Two stories come to mind from the 1989 revolution in Romania that led to the swift fall of the dictator Nicolae Ceausescu. A pastor named Lazlo Tokes was protected by a crowd of about 10,000 people surrounding his church from the security forces who came to take he and his family away. He led the crowd in repeatedly praying the Lord’s Prayer. Understand, this is in an environment where even a shred of religion was violently suppressed. “Deliver us from evil,” they collectively prayed, over and over. The second story is about a public speech delivered by Ceausescu to about 250,000 people assembled in a massive square. Ceausescu bragged about one accomplishment after another to help the Romanian people. An old woman yelled out “Liar!” Then ten more yelled “Liar!” and then it became hundreds and thousands.

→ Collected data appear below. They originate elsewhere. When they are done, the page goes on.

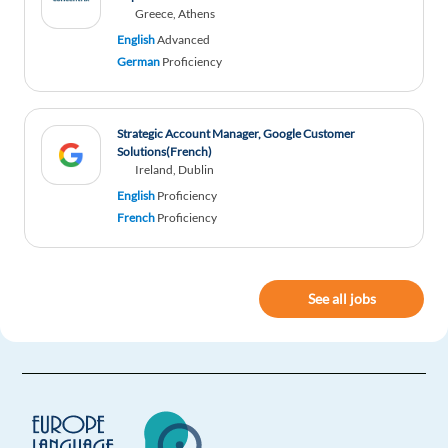
Greece, Athens
English
Advanced
German
Proficiency
Strategic Account Manager, Google Customer
Solutions(French)
Ireland, Dublin
English
Proficiency
French
Proficiency
See all jobs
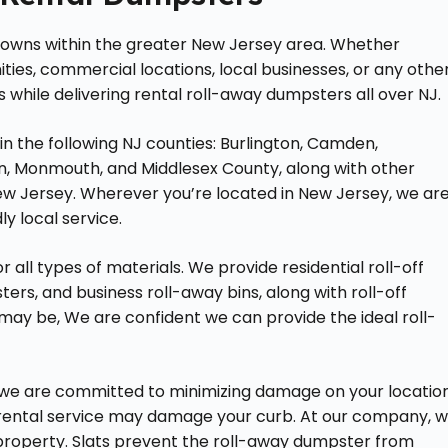
 towns within the greater New Jersey area. Whether
ies, commercial locations, local businesses, or any othe
 while delivering rental roll-away dumpsters all over NJ.
 in the following NJ counties: Burlington, Camden,
n, Monmouth, and Middlesex County, along with other
ew Jersey. Wherever you’re located in New Jersey, we ar
y local service.
 all types of materials. We provide residential roll-off
rs, and business roll-away bins, along with roll-off
ay be, We are confident we can provide the ideal roll-
, we are committed to minimizing damage on your locatio
 rental service may damage your curb. At our company, 
roperty. Slats prevent the roll-away dumpster from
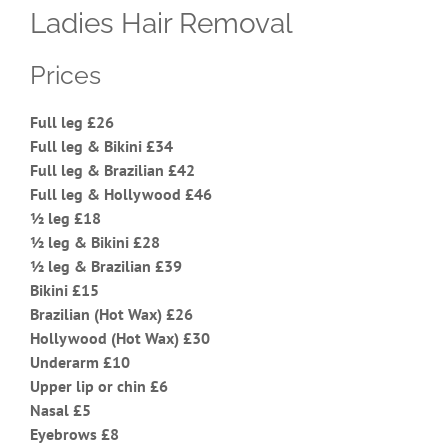
Ladies Hair Removal
Prices
Full leg £26
Full leg & Bikini £34
Full leg & Brazilian £42
Full leg & Hollywood £46
½ leg £18
½ leg & Bikini £28
½ leg & Brazilian £39
Bikini £15
Brazilian (Hot Wax) £26
Hollywood (Hot Wax) £30
Underarm £10
Upper lip or chin £6
Nasal £5
Eyebrows £8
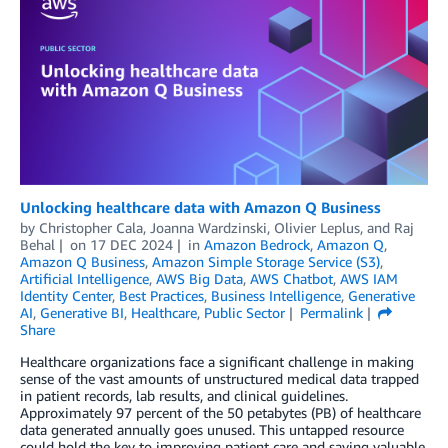
Unlocking healthcare data with Amazon Q Business
by
Christopher Cala
,
Joanna Wardzinski
,
Olivier Leplus
, and
Raj
Behal
on
17 DEC 2024
in
Amazon Bedrock
,
Amazon Q
,
Amazon Q Business
,
Amazon Simple Storage Service (S3)
,
Artificial Intelligence
,
AWS Big Data
,
AWS Chatbot
,
AWS IAM
Identity Center
,
Best Practices
,
Business Intelligence
,
Generative
AI
,
Generative BI
,
Healthcare
,
Public Sector
Permalink
Share
Healthcare organizations face a significant challenge in making
sense of the vast amounts of unstructured medical data trapped
in patient records, lab results, and clinical guidelines.
Approximately 97 percent of the 50 petabytes (PB) of healthcare
data generated annually goes unused. This untapped resource
could hold the key to improving patient care and saving valuable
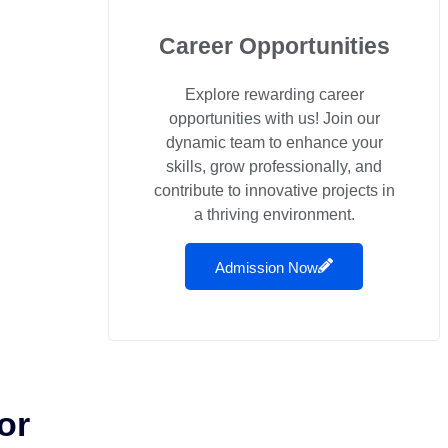
Career Opportunities
Explore rewarding career
opportunities with us! Join our
dynamic team to enhance your
skills, grow professionally, and
contribute to innovative projects in
a thriving environment.
Admission Now
or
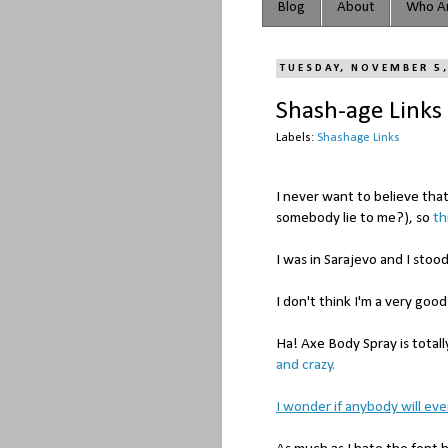
Blog
About
Who Ar
TUESDAY, NOVEMBER 5
Shash-age Links
Labels:
Shashage Links
I never want to believe tha
somebody lie to me?), so
th
I was in Sarajevo and I stoo
I don't think I'm a very go
Ha! Axe Body Spray is totall
and crazy.
I wonder if anybody will ever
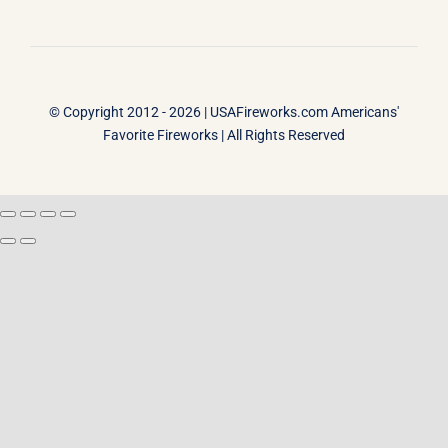
© Copyright 2012 - 2026 |
USAFireworks.com Americans'
Favorite Fireworks
| All Rights Reserved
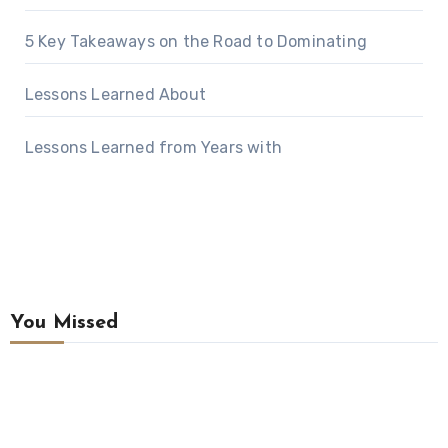
5 Key Takeaways on the Road to Dominating
Lessons Learned About
Lessons Learned from Years with
You Missed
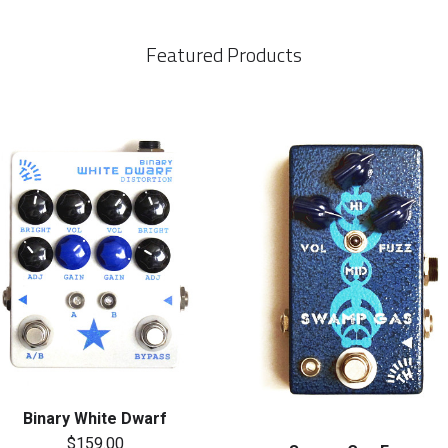
Featured Products
Binary White Dwarf
$159.00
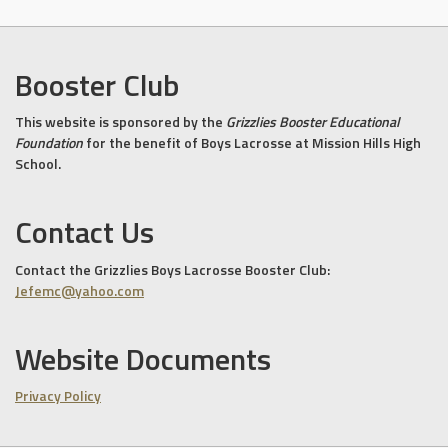
Booster Club
This website is sponsored by the
Grizzlies Booster Educational
Foundation
for the benefit of Boys Lacrosse at Mission Hills High
School.
Contact Us
Contact the Grizzlies Boys Lacrosse Booster Club:
Jefemc@yahoo.com
Website Documents
Privacy Policy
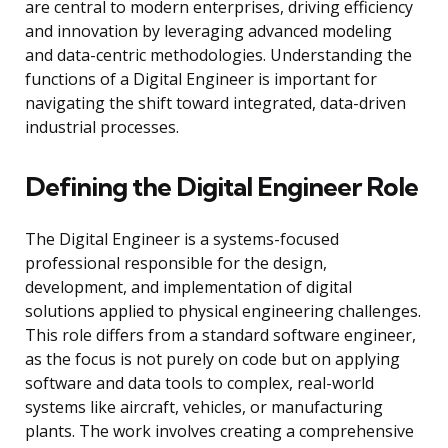
are central to modern enterprises, driving efficiency
and innovation by leveraging advanced modeling
and data-centric methodologies. Understanding the
functions of a Digital Engineer is important for
navigating the shift toward integrated, data-driven
industrial processes.
Defining the Digital Engineer Role
The Digital Engineer is a systems-focused
professional responsible for the design,
development, and implementation of digital
solutions applied to physical engineering challenges.
This role differs from a standard software engineer,
as the focus is not purely on code but on applying
software and data tools to complex, real-world
systems like aircraft, vehicles, or manufacturing
plants. The work involves creating a comprehensive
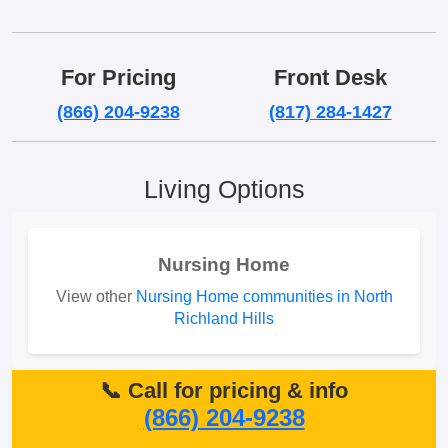
For Pricing
Front Desk
(866) 204-9238
(817) 284-1427
Living Options
Nursing Home
View other
Nursing Home communities in North
Richland Hills
📞 Call for pricing & info
(866) 204-9238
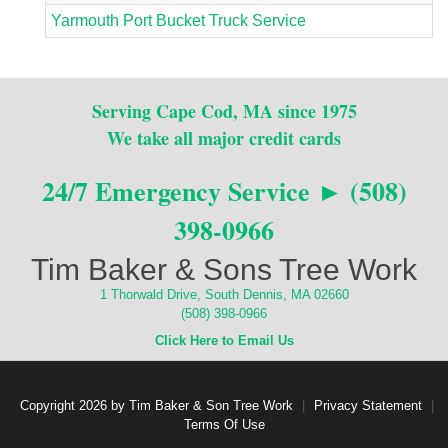
Yarmouth Port Bucket Truck Service
Serving Cape Cod, MA since 1975
We take all major credit cards
24/7 Emergency Service ► (508)
398-0966
Tim Baker & Sons Tree Work
1 Thorwald Drive, South Dennis, MA 02660
(508) 398-0966
Click Here to Email Us
Copyright 2026 by Tim Baker & Son Tree Work
|
Privacy Statement
|
Terms Of Use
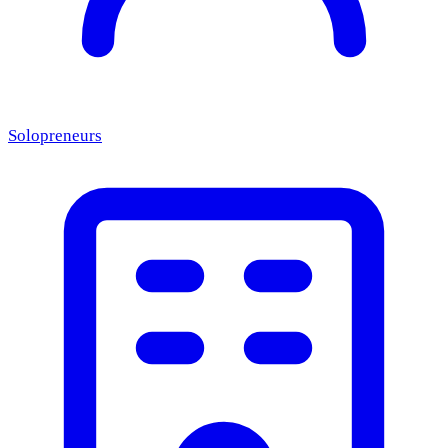
Solopreneurs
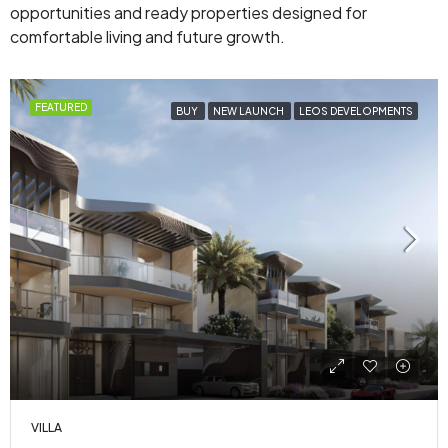
opportunities and ready properties designed for
comfortable living and future growth.
FEATURED
BUY
NEW LAUNCH
LEOS DEVELOPMENTS
VILLA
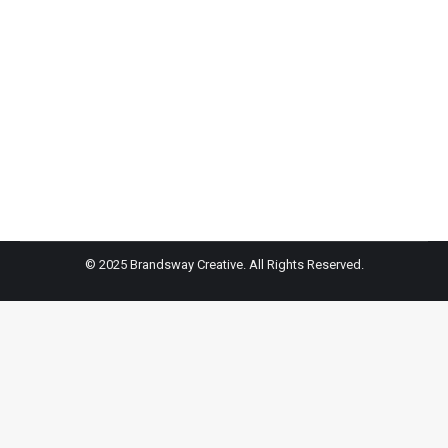
fresh new hair? If you want to switch up your look this
summer but are unsure what to do, look no further,
because Joanna Delgado, a top colorist at Pierre
Michel Salon in New York City, spoke to HollywoodLife
EXCLUSIVELY, about the ultimate
© 2025 Brandsway Creative. All Rights Reserved.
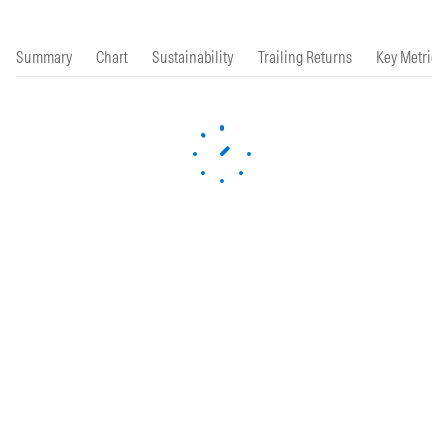
Summary
Chart
Sustainability
Trailing Returns
Key Metrics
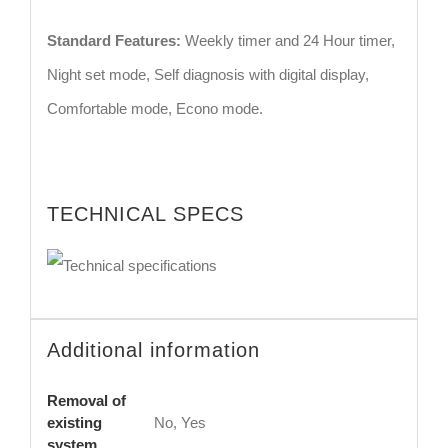
Standard Features:
Weekly timer and 24 Hour timer,
Night set mode, Self diagnosis with digital display,
Comfortable mode, Econo mode.
TECHNICAL SPECS
Additional information
Removal of
existing
No, Yes
system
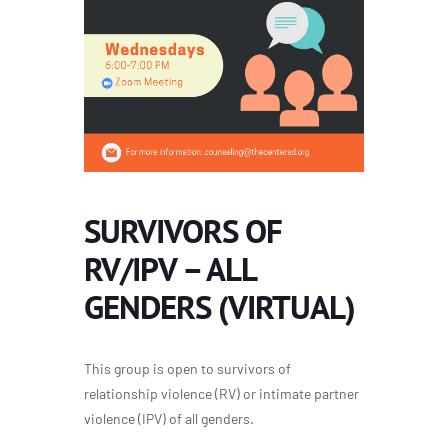
SURVIVORS OF
RV/IPV – ALL
GENDERS (VIRTUAL)
This group is open to survivors of
relationship violence (RV) or intimate partner
violence (IPV) of all genders.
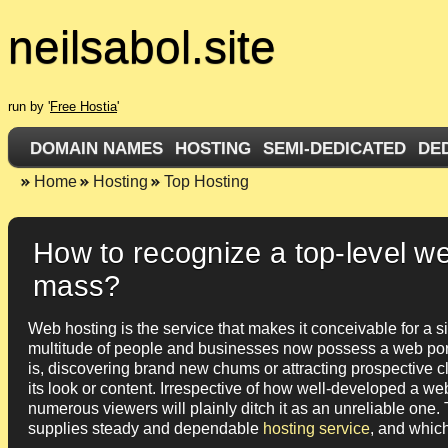
neilsabol.site
run by '
Free Hostia
'
DOMAIN NAMES
HOSTING
SEMI-DEDICATED
DE
Home
Hosting
Top Hosting
How to recognize a top-level w
mass?
Web hosting is the service that makes it conceivable for a s
multitude of people and businesses now possess a web portal
is, discovering brand new chums or attracting prospective cli
its look or content. Irrespective of how well-developed a web p
numerous viewers will plainly ditch it as an unreliable one. T
supplies steady and dependable
hosting service
, and which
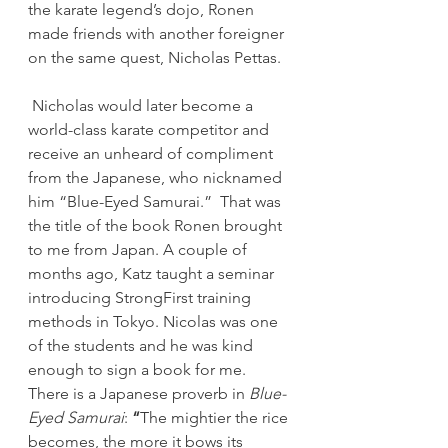
the karate legend’s dojo, Ronen 
made friends with another foreigner 
on the same quest, Nicholas Pettas.
 Nicholas would later become a 
world-class karate competitor and 
receive an unheard of compliment 
from the Japanese, who nicknamed 
him “Blue-Eyed Samurai.”  That was 
the title of the book Ronen brought 
to me from Japan. A couple of 
months ago, Katz taught a seminar 
introducing StrongFirst training 
methods in Tokyo. Nicolas was one 
of the students and he was kind 
enough to sign a book for me.
There is a Japanese proverb in 
Blue-
Eyed Samurai
: 
“
The mightier the rice 
becomes, the more it bows its 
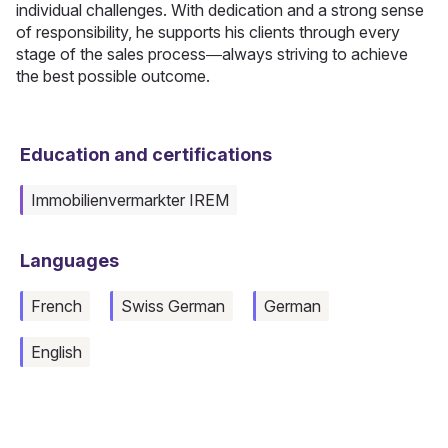
individual challenges. With dedication and a strong sense
of responsibility, he supports his clients through every
stage of the sales process—always striving to achieve
the best possible outcome.
Education and certifications
Immobilienvermarkter IREM
Languages
French
Swiss German
German
English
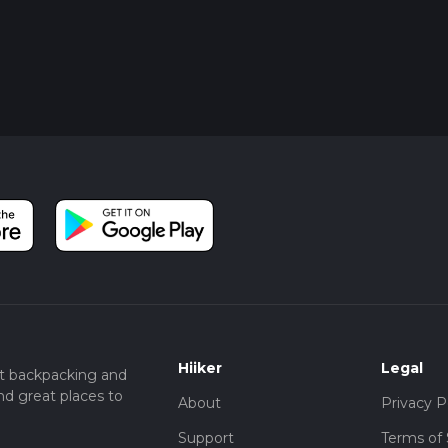
Hiiker
Legal
t backpacking and
nd great places to
About
Privacy P
Support
Terms of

Tyranny and dictatorships only work through fear. Even a crack in that fear becomes a tear that destroys them from within. George Kennan understood this about the Soviet Union, calling on the Western democracies to contain the Soviets externally knowing that eventually it would collapse from within. (Churchill, Eisenhour, Thatcher, Pope John Paul II, and Reagan knew this, too.)
What can individuals do? Pray. Call out lies. To those secularists who scoff at the idea of “spiritual weapons” I say, remember Hamlet. “There are more things in heaven and earth, Horatio, than are dreamt of in your philosophy.” There is more science, more wonder, more history, more divine than we can fully grasp, but it’s all there.
I hope these things encourage you as much as they do me.